Visitors to the U.S. Capitol can now find iconic singer-songwriter Johnny Cash among the statues honoring notable Americans from each state.

Representing Cash's home state of Arkansas, the Capitol building's latest addition marks the first time a professional musician has been included. Members of the Cash family joined congressional leaders from both sides of the aisle at the statue's unveiling ceremony Tuesday.

Each state donates two statues to the collection at the Capitol building, and Cash is the second sent by Arkansas this year. Previously a pair of obscure 19th century figures -- attorney Uriah Rose, and former Arkansas Gov. and Sen. James P. Clarke -- represented Arkansas, but the state voted in 2019 to have those statues replaced.

The great-great-grandson of James P. Clarke was among Arkansans who called for the change. In the Arkansas Times, Tucker wrote "the time has come for a conversation about who should represent Arkansas...for the time in which we live now." During his political career, Clarke advocated for the preservation of "white standards of civilization," an attitude Tucker disavowed "regardless of the time."

Arkansas unveiled the state's first updated statue at the Capitol earlier this year: a depiction of civil rights advocate, Daisy Bates. A leader in the National Association for the Advancement of Colored People (NAACP), Bates organized the group known as "The Little Rock Nine," comprised of nine Black students who pioneered desegregation in Arkansas after the landmark 1954 Supreme Court ruling against segregation in public schools.

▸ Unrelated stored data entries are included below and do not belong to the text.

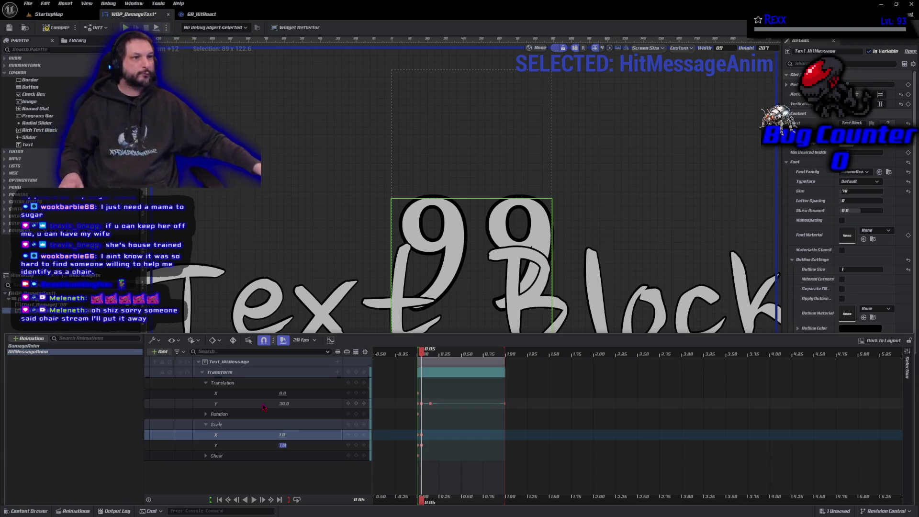
# Compile and save WBP_DamageText, then reopen the timeline at 0.05 seconds
pyautogui.click(46, 27)
pyautogui.click(8, 27)
pyautogui.press('ctrl+shift+space')
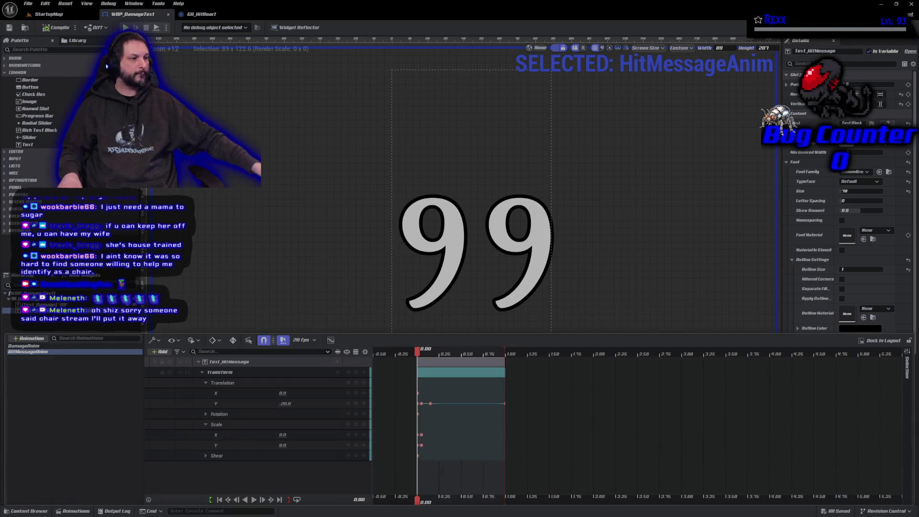
pyautogui.click(423, 354)
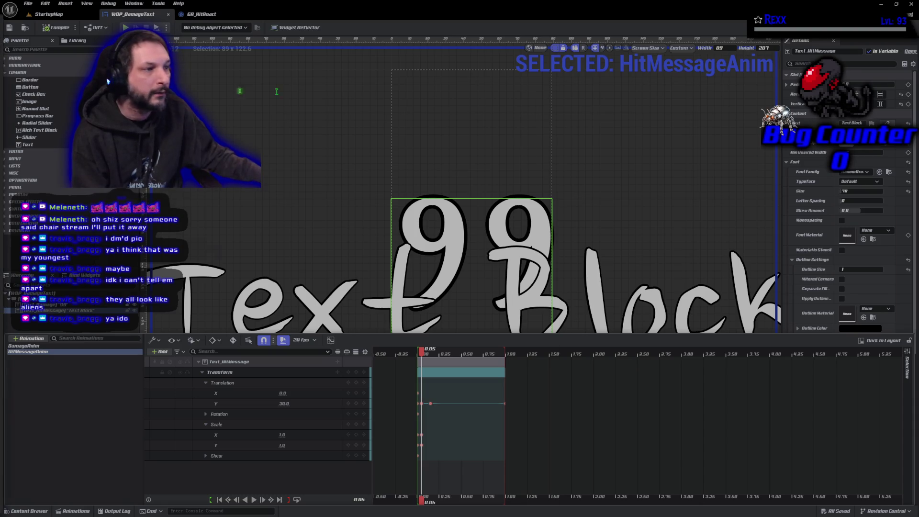
# Switch to the Chrome window showing the phone screenshot image.png
pyautogui.press('alt+Tab')
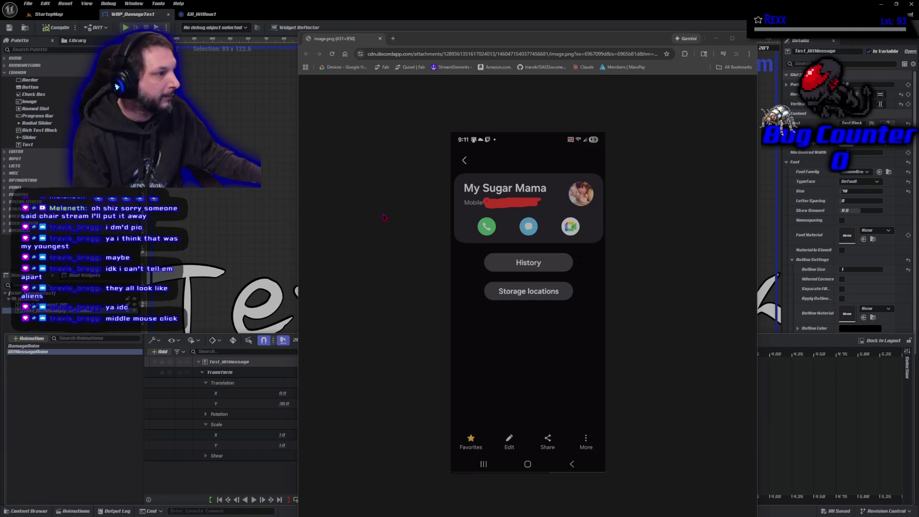
# Open a new tab, move it leftmost, and close all the image.png tabs to its right
pyautogui.middleClick(354, 42)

The monument to Cash is the work of Natural State artist Kevin Kresse, who completed the piece with a sculpted guitar worn across the legendary musician's back, and a bible held at his side.

"Some may ask: Why should a musician have a statue here in the halls of the great American republic?" Speaker Mike Johnson (R-La.) said at the unveiling ceremony as reported by Associated Press. "The answer is pretty simple. It's because America is about more than laws and politics."

"This man was a living redemption story," Cash's daughter, Grammy-winning singer-songwriter Rosanne Cash, said at the unveiling ceremony. "He encountered darkness and met it with love."